C’est pourquoi Zsuzsanna Jakab affirme qu’il est «primordial d’identifier et de créer les conditions dans lesquelles chaque population peut faire prospérer la santé, de s’assurer que la promotion de la santé et la réduction des inégalités de santé deviendra la responsabilité des gouvernements, et de mettre la santé au cœur du développement durable des populations à travers l’Europe».
Soutenir tous les ados, sans distinction
Selon Candace Currie, certains aspects révélés par l’enquête sont assez préoccupants : «Il s’agit des changements observés en termes de santé mentale et, en particulier, l’impact de l’aisance, sans oublier non plus les différences apparaissant entre les sexes. Nous devons nous demander pour quelle raison la société ne soutient pas autant les jeunes de familles moins nanties, ou tout simplement les filles. Nous devons nous demander ce qu’il faut faire pour créer des environnements favorables, permettant aux jeunes de grandir et de jouir d’une bonne santé. Il ne s’agit pas seulement d’en faire des adultes en bonne santé, mais aussi des adolescents comblés et bien portants, qui sont notamment heureux et performants à l’école, qui se font des amis et possèdent des compétences sociales. Ils ont besoin d’être encadrés à cette fin.»

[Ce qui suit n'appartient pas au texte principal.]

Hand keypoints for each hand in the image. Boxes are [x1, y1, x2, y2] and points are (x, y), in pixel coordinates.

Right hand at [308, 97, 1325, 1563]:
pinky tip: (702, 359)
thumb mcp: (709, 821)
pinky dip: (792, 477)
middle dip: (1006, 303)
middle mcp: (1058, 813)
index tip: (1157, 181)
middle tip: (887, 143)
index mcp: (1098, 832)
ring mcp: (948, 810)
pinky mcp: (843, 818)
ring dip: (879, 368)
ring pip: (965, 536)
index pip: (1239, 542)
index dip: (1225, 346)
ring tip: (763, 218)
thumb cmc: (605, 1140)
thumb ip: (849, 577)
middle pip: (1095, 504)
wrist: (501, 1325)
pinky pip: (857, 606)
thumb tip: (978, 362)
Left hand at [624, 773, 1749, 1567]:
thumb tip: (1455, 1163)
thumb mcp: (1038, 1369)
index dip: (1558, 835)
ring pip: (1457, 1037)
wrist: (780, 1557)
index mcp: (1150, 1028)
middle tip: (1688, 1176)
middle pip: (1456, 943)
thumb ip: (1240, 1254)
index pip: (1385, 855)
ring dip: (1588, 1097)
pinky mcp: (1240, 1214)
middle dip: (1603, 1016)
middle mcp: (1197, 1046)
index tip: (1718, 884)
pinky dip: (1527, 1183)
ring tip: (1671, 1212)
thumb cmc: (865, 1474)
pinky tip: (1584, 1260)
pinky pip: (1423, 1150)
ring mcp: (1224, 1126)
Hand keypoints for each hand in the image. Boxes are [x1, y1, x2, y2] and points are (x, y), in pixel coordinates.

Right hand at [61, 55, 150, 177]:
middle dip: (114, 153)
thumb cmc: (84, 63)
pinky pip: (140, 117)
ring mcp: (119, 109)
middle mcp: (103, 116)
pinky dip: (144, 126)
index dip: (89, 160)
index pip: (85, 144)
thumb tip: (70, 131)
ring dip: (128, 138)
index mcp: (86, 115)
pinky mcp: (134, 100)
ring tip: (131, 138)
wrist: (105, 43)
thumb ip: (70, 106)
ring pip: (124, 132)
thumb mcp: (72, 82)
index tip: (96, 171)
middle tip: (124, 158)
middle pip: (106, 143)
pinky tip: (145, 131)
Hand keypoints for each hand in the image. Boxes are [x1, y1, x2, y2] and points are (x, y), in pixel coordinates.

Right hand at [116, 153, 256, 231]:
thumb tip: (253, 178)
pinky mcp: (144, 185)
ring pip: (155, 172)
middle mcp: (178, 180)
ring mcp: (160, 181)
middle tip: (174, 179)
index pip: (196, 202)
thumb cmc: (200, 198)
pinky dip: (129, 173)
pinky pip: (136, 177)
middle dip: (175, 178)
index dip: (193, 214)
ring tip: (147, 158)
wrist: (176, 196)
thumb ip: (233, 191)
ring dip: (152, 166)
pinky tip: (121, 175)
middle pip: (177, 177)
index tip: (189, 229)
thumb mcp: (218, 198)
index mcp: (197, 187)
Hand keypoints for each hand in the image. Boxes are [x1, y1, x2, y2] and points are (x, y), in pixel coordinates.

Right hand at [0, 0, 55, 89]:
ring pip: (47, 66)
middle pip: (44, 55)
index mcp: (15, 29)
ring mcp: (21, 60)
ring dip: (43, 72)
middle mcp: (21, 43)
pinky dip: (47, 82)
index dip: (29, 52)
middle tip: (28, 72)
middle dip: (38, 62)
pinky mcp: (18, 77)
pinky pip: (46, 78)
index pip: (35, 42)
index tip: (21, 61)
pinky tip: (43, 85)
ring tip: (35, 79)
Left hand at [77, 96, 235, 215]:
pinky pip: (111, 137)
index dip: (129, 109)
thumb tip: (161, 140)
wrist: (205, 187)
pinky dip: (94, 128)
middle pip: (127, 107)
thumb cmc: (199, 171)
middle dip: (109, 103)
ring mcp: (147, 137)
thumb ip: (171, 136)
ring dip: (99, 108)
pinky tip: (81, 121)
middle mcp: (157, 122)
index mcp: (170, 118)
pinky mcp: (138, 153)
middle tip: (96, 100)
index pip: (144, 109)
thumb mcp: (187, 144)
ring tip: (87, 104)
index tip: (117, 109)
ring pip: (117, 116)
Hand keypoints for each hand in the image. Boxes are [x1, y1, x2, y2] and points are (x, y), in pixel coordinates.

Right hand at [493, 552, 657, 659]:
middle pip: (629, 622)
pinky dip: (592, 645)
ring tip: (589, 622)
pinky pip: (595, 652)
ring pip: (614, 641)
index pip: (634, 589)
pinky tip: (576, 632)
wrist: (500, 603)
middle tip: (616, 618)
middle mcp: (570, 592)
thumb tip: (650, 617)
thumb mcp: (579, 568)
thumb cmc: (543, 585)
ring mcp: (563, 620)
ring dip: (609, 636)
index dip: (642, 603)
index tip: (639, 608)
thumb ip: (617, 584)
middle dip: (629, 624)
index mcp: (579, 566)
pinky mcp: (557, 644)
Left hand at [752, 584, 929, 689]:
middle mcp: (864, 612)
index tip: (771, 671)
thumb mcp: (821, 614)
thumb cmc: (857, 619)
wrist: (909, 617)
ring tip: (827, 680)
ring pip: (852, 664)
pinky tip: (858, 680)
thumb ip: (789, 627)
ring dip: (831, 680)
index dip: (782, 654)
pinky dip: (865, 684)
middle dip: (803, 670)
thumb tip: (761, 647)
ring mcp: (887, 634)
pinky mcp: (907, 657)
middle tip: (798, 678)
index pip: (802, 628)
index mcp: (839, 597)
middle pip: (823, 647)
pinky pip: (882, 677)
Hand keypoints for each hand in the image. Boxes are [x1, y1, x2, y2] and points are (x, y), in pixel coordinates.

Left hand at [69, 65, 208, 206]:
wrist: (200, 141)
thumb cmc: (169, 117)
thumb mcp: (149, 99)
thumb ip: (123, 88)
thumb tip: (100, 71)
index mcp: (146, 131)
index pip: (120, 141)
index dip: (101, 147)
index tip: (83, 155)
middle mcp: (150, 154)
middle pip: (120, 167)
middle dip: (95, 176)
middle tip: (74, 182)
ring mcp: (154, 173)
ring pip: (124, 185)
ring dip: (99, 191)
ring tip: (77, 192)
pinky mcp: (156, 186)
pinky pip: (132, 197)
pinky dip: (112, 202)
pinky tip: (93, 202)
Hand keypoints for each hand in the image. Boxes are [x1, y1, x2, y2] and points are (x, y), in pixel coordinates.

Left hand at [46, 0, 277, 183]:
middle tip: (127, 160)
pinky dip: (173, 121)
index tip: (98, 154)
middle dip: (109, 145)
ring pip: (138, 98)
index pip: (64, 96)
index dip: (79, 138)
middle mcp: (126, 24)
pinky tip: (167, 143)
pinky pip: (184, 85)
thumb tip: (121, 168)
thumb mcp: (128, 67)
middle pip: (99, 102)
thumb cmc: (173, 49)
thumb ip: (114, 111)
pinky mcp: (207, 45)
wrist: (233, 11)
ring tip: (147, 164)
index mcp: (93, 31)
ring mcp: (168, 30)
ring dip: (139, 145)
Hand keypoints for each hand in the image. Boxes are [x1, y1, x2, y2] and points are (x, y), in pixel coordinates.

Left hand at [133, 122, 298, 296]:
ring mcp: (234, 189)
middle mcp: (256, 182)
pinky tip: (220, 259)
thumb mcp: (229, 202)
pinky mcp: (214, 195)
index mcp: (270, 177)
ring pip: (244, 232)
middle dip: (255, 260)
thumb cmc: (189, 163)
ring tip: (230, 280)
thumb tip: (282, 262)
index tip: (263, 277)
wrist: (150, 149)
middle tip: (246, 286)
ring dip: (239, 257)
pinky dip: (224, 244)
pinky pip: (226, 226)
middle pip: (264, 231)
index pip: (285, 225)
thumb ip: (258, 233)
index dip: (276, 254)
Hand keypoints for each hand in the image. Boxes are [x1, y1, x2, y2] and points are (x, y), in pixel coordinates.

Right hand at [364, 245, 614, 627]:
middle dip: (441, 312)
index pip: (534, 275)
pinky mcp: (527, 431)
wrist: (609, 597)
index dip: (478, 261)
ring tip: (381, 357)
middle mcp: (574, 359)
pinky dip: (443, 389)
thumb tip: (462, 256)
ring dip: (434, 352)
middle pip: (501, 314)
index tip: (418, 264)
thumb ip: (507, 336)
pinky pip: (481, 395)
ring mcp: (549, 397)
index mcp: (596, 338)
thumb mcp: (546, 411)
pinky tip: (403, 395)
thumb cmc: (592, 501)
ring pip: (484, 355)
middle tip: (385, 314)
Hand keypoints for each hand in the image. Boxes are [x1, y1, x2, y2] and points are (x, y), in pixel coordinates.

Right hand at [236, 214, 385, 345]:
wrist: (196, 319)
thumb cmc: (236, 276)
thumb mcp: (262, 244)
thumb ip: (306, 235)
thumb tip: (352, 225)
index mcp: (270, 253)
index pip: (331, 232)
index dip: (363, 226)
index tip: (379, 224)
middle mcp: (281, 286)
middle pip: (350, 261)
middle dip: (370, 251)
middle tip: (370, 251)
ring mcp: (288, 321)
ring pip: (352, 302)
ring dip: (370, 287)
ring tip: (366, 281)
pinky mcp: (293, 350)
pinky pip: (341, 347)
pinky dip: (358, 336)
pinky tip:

Source: interview de Candace Currie ‘Santé de l’enfant et de l’adolescent. Faut-il se soucier des adolescents?’, sur http://www.euro.who.int/fr
(1) Les régions et pays suivants sont couverts par le rapport international de l’étude HBSC de 2009-2010: Allemagne, Angleterre (Royaume-Uni), Arménie, Autriche, Belgique francophone, Belgique néerlandophone, Canada, Croatie, Danemark, Écosse (Royaume-Uni), Espagne, Estonie, États-Unis d’Amérique, Ex-République yougoslave de Macédoine, Fédération de Russie, Finlande, France, Grèce, Groenland, Hongrie, Irlande, Islande, Italie, Lettonie, Lituanie, Luxembourg, Norvège, Pays de Galles (Royaume-Uni), Pays-Bas, Pologne, Portugal, République tchèque, Roumanie, Slovaquie, Slovénie, Suède, Suisse, Turquie et Ukraine.